───── Data ─────

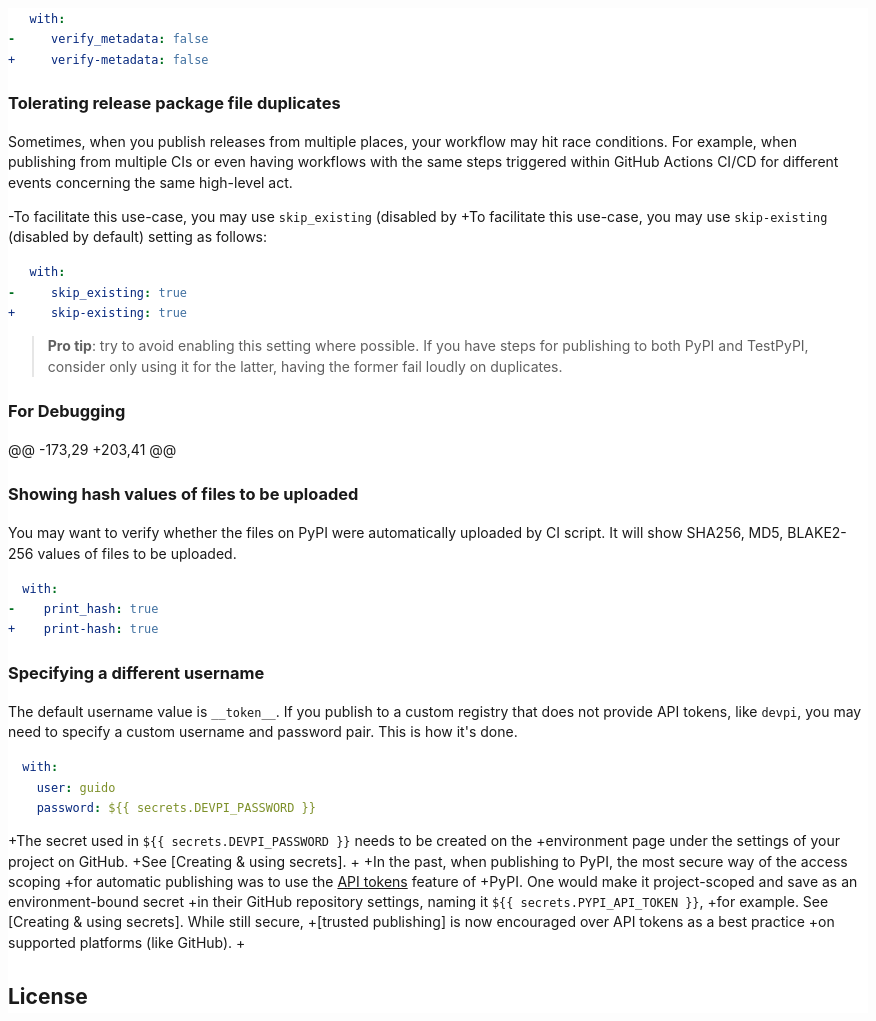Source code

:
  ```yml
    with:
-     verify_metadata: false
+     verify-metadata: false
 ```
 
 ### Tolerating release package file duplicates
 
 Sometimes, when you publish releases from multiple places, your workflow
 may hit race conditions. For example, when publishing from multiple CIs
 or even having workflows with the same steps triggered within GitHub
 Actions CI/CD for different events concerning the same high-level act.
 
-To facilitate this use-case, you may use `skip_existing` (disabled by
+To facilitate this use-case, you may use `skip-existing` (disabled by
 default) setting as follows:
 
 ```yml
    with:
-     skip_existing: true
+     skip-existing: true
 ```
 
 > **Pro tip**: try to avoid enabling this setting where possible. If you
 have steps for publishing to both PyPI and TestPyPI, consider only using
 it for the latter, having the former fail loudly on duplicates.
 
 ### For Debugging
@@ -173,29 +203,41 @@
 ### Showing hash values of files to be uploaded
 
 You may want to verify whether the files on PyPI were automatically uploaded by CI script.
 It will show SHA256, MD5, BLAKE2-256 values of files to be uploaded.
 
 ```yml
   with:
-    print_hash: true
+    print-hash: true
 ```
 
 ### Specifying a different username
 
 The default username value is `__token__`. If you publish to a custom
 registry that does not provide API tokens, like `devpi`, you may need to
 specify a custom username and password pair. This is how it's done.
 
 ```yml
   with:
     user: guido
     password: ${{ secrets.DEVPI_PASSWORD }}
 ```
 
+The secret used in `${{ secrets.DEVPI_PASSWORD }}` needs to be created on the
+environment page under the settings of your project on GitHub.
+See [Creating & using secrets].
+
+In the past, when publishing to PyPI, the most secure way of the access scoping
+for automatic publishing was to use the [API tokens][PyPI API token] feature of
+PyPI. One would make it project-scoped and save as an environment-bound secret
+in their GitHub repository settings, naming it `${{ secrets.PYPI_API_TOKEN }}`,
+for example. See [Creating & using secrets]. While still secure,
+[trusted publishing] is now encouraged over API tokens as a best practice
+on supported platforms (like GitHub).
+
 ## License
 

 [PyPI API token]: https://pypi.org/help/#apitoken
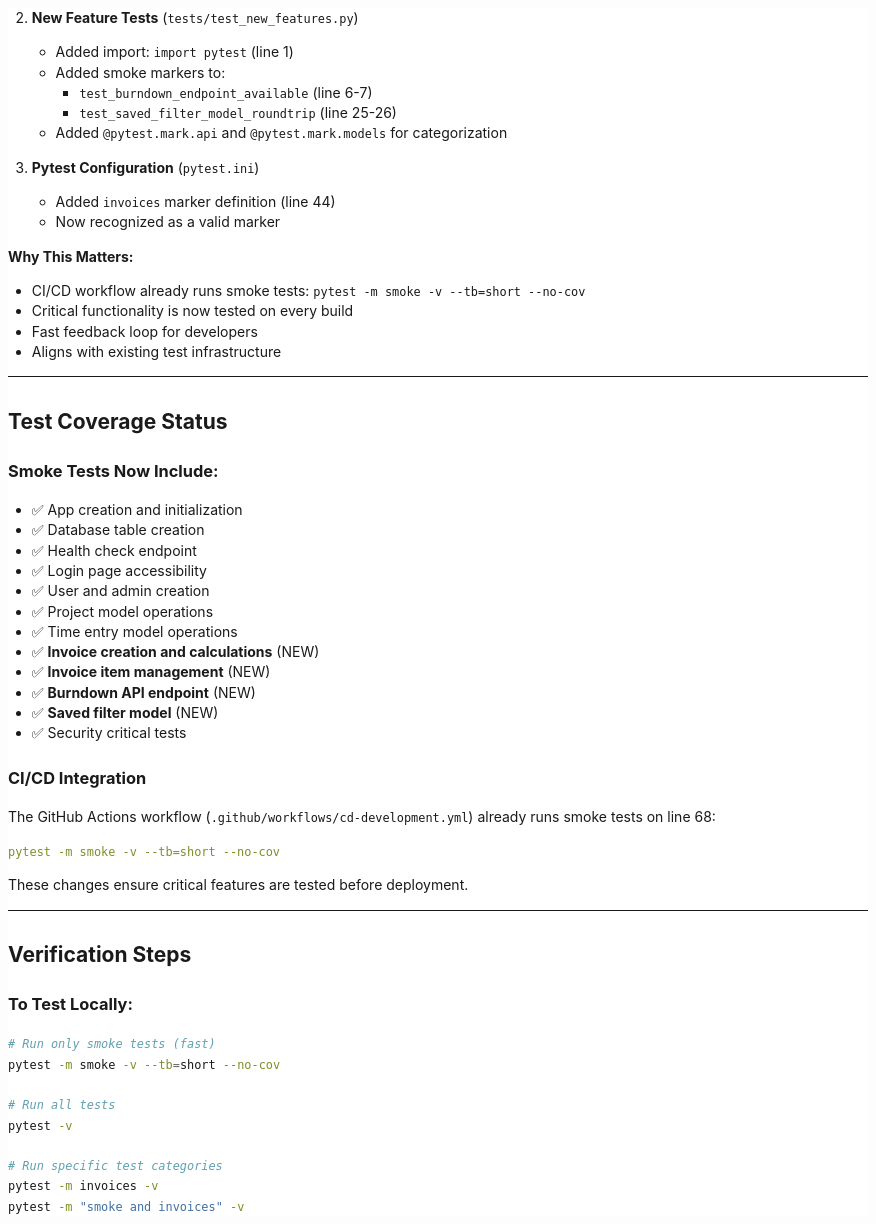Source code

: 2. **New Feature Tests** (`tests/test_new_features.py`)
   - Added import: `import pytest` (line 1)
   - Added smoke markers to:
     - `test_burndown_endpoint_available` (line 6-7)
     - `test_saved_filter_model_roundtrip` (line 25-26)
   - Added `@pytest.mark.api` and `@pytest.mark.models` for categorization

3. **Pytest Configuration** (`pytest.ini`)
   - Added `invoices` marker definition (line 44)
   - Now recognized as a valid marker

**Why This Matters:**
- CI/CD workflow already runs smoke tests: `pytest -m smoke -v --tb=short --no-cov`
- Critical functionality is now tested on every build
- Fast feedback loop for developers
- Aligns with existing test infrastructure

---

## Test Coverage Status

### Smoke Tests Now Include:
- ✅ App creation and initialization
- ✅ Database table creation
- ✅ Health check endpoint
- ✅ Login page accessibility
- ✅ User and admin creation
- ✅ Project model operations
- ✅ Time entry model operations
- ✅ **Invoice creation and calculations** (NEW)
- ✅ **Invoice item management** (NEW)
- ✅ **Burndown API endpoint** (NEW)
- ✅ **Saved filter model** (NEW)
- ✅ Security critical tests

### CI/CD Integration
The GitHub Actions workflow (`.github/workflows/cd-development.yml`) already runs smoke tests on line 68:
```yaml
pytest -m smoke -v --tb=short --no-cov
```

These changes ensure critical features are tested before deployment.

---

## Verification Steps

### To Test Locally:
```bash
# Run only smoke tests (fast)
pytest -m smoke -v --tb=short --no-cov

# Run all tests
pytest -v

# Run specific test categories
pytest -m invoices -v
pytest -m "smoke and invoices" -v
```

─────

In the material above, find every line with the word "from" and show it.

- Response for this exercise -
 Sometimes, when you publish releases from multiple places, your workflow
 may hit race conditions. For example, when publishing from multiple CIs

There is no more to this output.